The Fed's Job Well Done
The May jobs report is out from the Bureau of Labor Statistics, and it is ugly. 69,000 in May and a 50,000-job downward revision of the April numbers. Let's look at why this jobs slowdown is happening.
This is the only explanation which to me makes any sense, and it's made up of three related parts.
(1) Growth in nominal GDP has slowed.
(2) Short run nominal GDP expectations have dropped.
(3) Uncertainty as to future growth and levels of nominal GDP has increased.
Alternatively, one could phrase the causation as a fall in aggregate demand combined with a drop in AD expectations and an increase in the uncertainty attached to those expectations. Together, they add up to the recipe for a nominal slowdown, that is, one of the Fed's making. Now there very well may be other factors, such as the European distress, pushing (1), (2), and/or (3) -- but that doesn't obviate the Fed of its responsibility to counteract, to engage in stabilization policy.
The graph above, which shows the annualized monthly percent change in BLS' nonfarm payroll numbers against the annualized quarterly percent change in NGDP lagged by one quarter, makes point (1) obvious. After NGDP growth sagged in the first quarter of 2011, bottoming out at 3.1 percent, and payroll growth nearly went to zero in August 2011, the Fed intervened, suggesting some degree of commitment, and something resembling nominal stability and the sort of real growth the United States should be having after such a recession returned. Since then, it's clear the Fed has sat on its hands. NGDP growth has already slowed by roughly a percentage point since the end of 2011 -- we got new numbers yesterday in the Bureau of Economic Analysis report.

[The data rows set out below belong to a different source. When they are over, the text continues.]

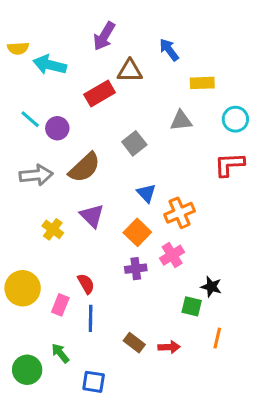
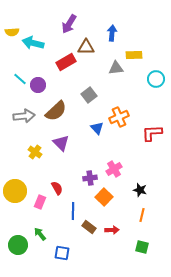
blue arrow: (169, 50) -> (112, 33), turned 42
gray triangle: (181, 121) -> (116, 68), moved
red L-shape: (229, 164) -> (152, 133), moved
orange cross: (180, 213) -> (119, 117), moved
orange square: (137, 232) -> (104, 197), moved
green square: (192, 306) -> (142, 247), moved
blue line: (91, 318) -> (73, 211), moved
orange line: (217, 338) -> (142, 215), moved

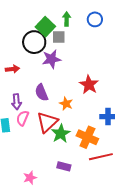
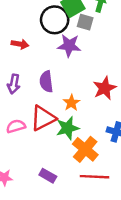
pink semicircle: (23, 118) -> (16, 126), moved, turned 35
green star: (61, 134) -> (67, 128), moved

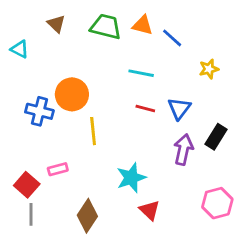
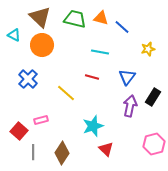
brown triangle: (56, 24) -> (40, 17), size x1.6
orange circle: (72, 94) -> (42, 45), moved
red line: (145, 108) -> (92, 77), moved
blue cross: (39, 111) -> (28, 79), turned 30
yellow line: (93, 131) -> (66, 93), turned -42
gray line: (31, 214) -> (33, 152), moved

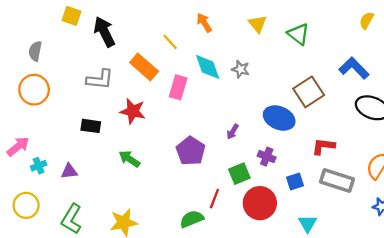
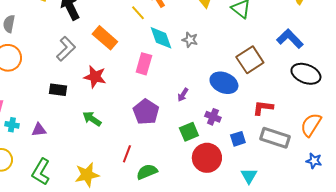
yellow line: (170, 42) -> (138, 13), moved
gray L-shape: (100, 79) -> (66, 49), turned -50
pink rectangle: (178, 87) -> (144, 64), moved
cyan cross: (39, 166) -> (12, 125), turned 32
red line: (214, 199) -> (127, 154), moved

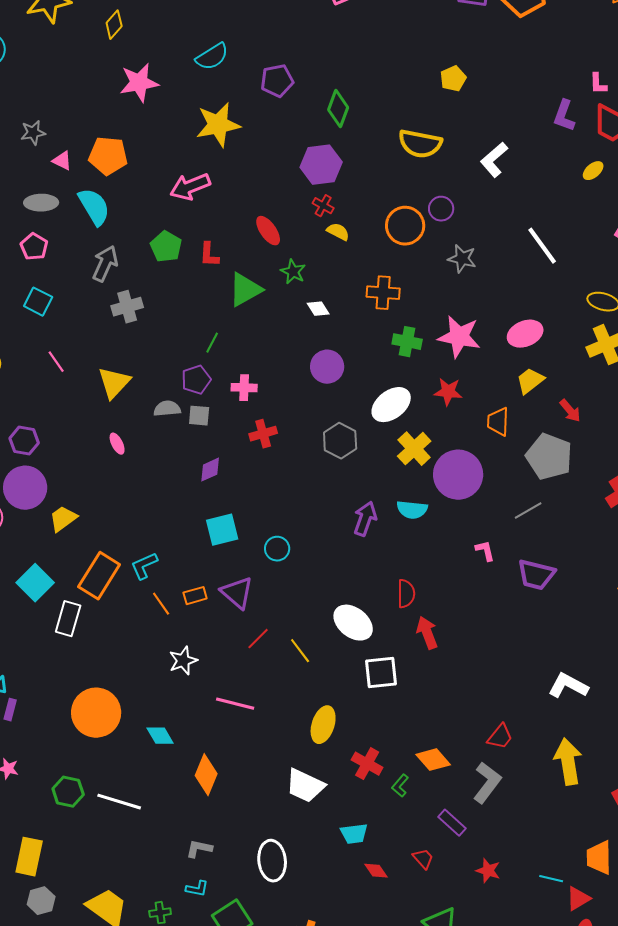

However the NGDP decline thus far understates its influence. The big change, I worry, has been in NGDP expectations, discussed in point (2). As I've documented recently on this blog, inflation expectations have dropped dramatically since earlier this winter. What I've just realized is that the inflation expectations have continued to fall. We now stand at a one-year breakeven of 0.37, a 38 percent drop just on the day. That is not a misprint. What this means is that NGDP expectations too have fallen, given that the change in inflation is demand-driven.
Onwards to point (3), which says that uncertainty is rising and compounding the problems of falling present and future NGDP. When I talk about uncertainty, what I mean is that individuals' probability distributions of where NGDP and NGDP growth will be in the short run have seen the level of dispersion increase significantly. Increased NGDP uncertainty or aggregate demand uncertainty is a strong, underlying factor pulling down NGDP growth in (1) and expectations in (2) -- as it delays commitments from firms like hiring or investment and reduces consumer confidence. The uncertainty could very well be coming from trouble in the Eurozone, but if it wanted to, the Fed would be no less able to determine NGDP expectations in such an environment. (See my posts here and here about Switzerland's central bank to understand just how powerful credible promises can be as a expectations-based channel for monetary policy.)
So that's how to read May's job report. This is what happens when you reduce NGDP growth and NGDP expectations and increase uncertainty in the context of already weak aggregate demand.